1,14.23,1.71,2.43,15.6,127,2.8,3.06,.28,2.29,5.64,1.04,3.92,1065
1,13.2,1.78,2.14,11.2,100,2.65,2.76,.26,1.28,4.38,1.05,3.4,1050
1,13.16,2.36,2.67,18.6,101,2.8,3.24,.3,2.81,5.68,1.03,3.17,1185
1,14.37,1.95,2.5,16.8,113,3.85,3.49,.24,2.18,7.8,.86,3.45,1480
1,13.24,2.59,2.87,21,118,2.8,2.69,.39,1.82,4.32,1.04,2.93,735

Using vim, I want to reomve the 1's from each of the lines and append them to the end. The resultant file would look like this:

14.23,1.71,2.43,15.6,127,2.8,3.06,.28,2.29,5.64,1.04,3.92,1065,1
13.2,1.78,2.14,11.2,100,2.65,2.76,.26,1.28,4.38,1.05,3.4,1050,1
13.16,2.36,2.67,18.6,101,2.8,3.24,.3,2.81,5.68,1.03,3.17,1185,1
14.37,1.95,2.5,16.8,113,3.85,3.49,.24,2.18,7.8,.86,3.45,1480,1
13.24,2.59,2.87,21,118,2.8,2.69,.39,1.82,4.32,1.04,2.93,735,1

I was looking for an elegant way to do this.

Actually I tried it like

:%s/$/,/g

And then

:%s/$/^./g

But I could not make it to work.

EDIT : Well, actually I made one mistake in my question.

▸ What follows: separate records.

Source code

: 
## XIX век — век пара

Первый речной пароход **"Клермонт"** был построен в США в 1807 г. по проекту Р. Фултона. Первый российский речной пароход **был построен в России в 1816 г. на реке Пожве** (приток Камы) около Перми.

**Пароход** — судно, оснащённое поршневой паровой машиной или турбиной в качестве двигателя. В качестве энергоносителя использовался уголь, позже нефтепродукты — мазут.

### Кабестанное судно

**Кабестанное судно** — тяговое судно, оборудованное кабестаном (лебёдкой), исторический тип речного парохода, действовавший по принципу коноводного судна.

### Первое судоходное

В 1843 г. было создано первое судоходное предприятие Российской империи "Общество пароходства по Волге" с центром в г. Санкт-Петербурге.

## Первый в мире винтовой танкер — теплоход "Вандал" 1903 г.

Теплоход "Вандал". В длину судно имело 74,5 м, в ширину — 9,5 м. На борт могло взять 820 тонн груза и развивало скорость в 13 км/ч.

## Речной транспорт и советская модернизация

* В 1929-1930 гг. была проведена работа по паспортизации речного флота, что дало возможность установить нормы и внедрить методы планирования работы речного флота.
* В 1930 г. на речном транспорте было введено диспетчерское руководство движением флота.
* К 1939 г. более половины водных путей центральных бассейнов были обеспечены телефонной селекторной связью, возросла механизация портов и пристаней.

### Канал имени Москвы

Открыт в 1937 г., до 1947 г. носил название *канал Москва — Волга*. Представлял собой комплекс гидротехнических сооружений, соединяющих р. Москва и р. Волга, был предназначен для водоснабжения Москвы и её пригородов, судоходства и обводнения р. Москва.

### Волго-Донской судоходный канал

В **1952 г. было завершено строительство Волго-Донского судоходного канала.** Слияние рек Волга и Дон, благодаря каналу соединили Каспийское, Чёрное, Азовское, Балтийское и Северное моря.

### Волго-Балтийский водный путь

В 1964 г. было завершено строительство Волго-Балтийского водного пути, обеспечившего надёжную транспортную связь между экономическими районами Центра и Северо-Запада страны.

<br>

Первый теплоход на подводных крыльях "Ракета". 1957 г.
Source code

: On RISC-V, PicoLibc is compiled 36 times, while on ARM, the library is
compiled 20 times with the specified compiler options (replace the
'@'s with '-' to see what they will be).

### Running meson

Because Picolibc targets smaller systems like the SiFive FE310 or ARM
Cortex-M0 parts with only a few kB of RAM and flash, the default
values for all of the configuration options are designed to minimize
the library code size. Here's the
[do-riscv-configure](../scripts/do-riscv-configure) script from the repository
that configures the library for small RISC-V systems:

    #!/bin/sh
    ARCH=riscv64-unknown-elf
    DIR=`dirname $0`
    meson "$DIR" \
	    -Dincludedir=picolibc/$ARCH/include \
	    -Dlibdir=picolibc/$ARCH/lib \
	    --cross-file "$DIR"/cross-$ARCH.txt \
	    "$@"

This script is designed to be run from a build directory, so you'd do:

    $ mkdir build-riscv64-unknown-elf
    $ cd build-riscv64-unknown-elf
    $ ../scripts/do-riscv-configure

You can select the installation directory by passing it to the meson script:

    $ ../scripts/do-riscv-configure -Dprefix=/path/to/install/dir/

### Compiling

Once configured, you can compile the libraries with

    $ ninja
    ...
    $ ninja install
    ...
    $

In the data-file, the first character is not always 1, they are mixture of 1, 2 and 3. So, from all the answers from this questions, I came up with the solution --

:%s/^\([1-3]\),\(.*\)/\2,\1/g

and it is working now.


A regular expression that doesn't care which number, its digits, or separator you've used. That is, this would work for lines that have both 1 as their first number, or 114:

:%s/\([0-9]*\)\(.\)\(.*\)/\3\2\1/

Explanation:

:%s//           - Substitute every line (%)
\(<something>\) - Extract and store to \n
[0-9]*          - A number 0 or more times
.               - Every char, in this case,
.*              - Every char 0 or more times
\3\2\1          - Replace what is captured with \(\)

So: Cut up 1 , <the rest> to \1, \2 and \3 respectively, and reorder them.